飽波神社

奈良県生駒郡安堵町

祭 神

素盞鳴命


現社地付近は、聖徳太子が膳部菩岐々美郎女(かしわでのほききみのいらつめ)とともに晩年を過ごしたという飽波宮があったと伝わります。また、神社の前の道は太子道と呼ばれる法隆寺と飛鳥宮を結ぶ道で、聖徳太子が斑鳩から飛鳥の宮廷に通った道といわれています。

「大和名所図絵」には次のような伝承が記述されます。聖徳太子は、東の空に五色の雲がたなびき霊剣が現れる夢を見ます。この霊剣は三種の神宝の霊剣であり、スサノオが牛頭天王として現れたと考えた太子は牛頭天王を祀る神祠を建て、物部守屋を亡ぼした後崇敬した、というものです。この伝承を受けたものか当社の創建は一般的に聖徳太子に絡めて語られています。もっとも、「大和名所図絵」は1791年(寛政3年)の刊行になるものなので、江戸期に伝わっていた古伝承ということになりますが。

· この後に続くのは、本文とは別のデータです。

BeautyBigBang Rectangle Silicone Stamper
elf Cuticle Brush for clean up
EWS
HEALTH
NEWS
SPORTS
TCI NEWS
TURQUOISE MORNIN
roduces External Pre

上記伝承からすれば、物部守屋が没した587年(用明天皇2年)からそれほど時間の経っていない7世紀の飛鳥時代に牛頭天王への祭祀があったということになりますが、残念ながら本稿筆者はそれが正確なのかどうかを把握してはいません。

牛頭天王の伝承が記述される備後国風土記の成立が717年前後とされ、牛頭天王を祭祀する一方の総本宮である広峰神社(兵庫県姫路市)の創建が734年(天平6年)であると伝わることを考えると、聖徳太子の活動時期とは100年ほどの開きがあることになります。
●陶芸家 富本憲吉の筆になる扁額●
●国史現在社の碑●

聖徳太子が牛頭天王を祀ったことが史実であると仮定するなら、当社飽波神社は最古の牛頭天王社であることになりますが如何なものでしょうか。

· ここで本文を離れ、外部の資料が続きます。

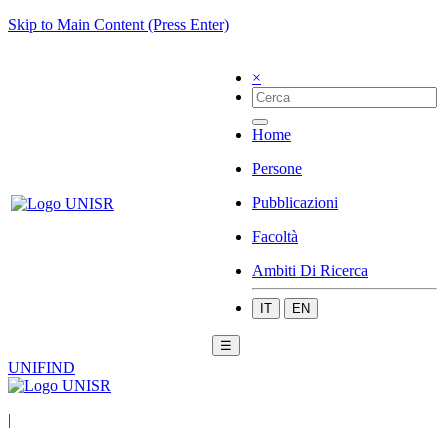
Skip to Main Content (Press Enter)
×
Home
Persone
Pubblicazioni
Facoltà
Ambiti Di Ricerca
IT
EN
☰
UNIFIND
|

牛頭天王は仏教で祭祀される尊格であるといわれていますが、神仏習合色や陰陽道色の強い神であり純粋に仏教の尊格とはいい難いものがあります。いかに聖徳太子が仏教に通じていたとしても、この件はやはり、当社が牛頭天王を祭祀するようになってから後、すなわち聖徳太子が没してからはるか後年、この地にゆかりの深い聖徳太子に仮託して作り出された伝承ではないかと推測します。



牛頭天王信仰にはいくつかの系統が知られています。兵庫県姫路市の広峰神社を中心にした広峰信仰、愛知県津島市の津島神社を中心にした津島信仰、そして京都の祇園御霊会=祇園祭=祇園信仰など。これらは同じ牛頭天王への信仰でありながらその内実は微妙に違うものと考えられています。ちなみに、当社の近くには広峰神社があり当社の旧社地であるともいわれているので、そこに何らかの示唆があるかもしれません。

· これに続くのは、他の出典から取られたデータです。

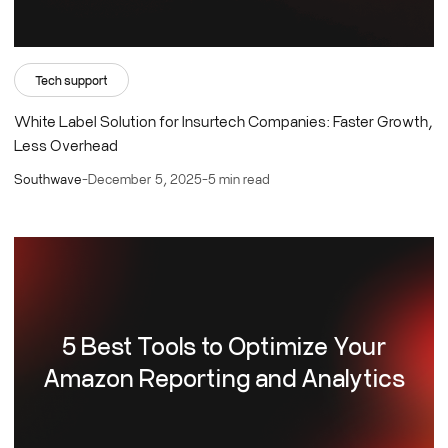
Tech support
White Label Solution for Insurtech Companies: Faster Growth,
Less Overhead
Southwave
-
December 5, 2025
-
5 min read
5 Best Tools to Optimize Your
Amazon Reporting and Analytics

7世紀の大和朝廷で牛頭天王は知られていたのでしょうか。もし知られていたなら、聖徳太子は牛頭天王を祭祀したのでしょうか。その祭祀は、後のいわゆる祇園祭と同じでしょうか。仮定ばかりの話では埒があきませんが、スサノオや牛頭天王に興味を持つ本稿筆者にとってはなかなかに興味深い由緒を持つ神社です。

さて、「奈良県史5神社」には次の記述があります。

宝暦六年(1756)のナモデ踊の扁額や衣装・用具など保存していて、江戸のころ当社に雨乞いの祈願のナモデ踊が行われていたことを示している。天誅組の伴林光平が、文久元年(1861)六月十二日夜当社に参詣ナモデ踊を見た時の様子を、その神椙帳に記している(「奈良県の地名」)。



ナモデ踊りは、奈良県内なら何カ所かに伝わる雨乞成就の謝意の踊りです。牛頭天王は水神の属性を持つと考えられることがあり、あるいはその関係から当社においてナモデ踊りが執り行われたのでしょうか。

当社はその踊りに使われた関係資料を多数保存しているとのことで、「ナモデ踊り関係資料」として115点が奈良県指定の民俗有形文化財に登録されています。

【Link:奈良県指定有形民俗文化財】

また、長らく執り行われていなかったその踊りは、当社においては1995年(平成7年)に復活させられました。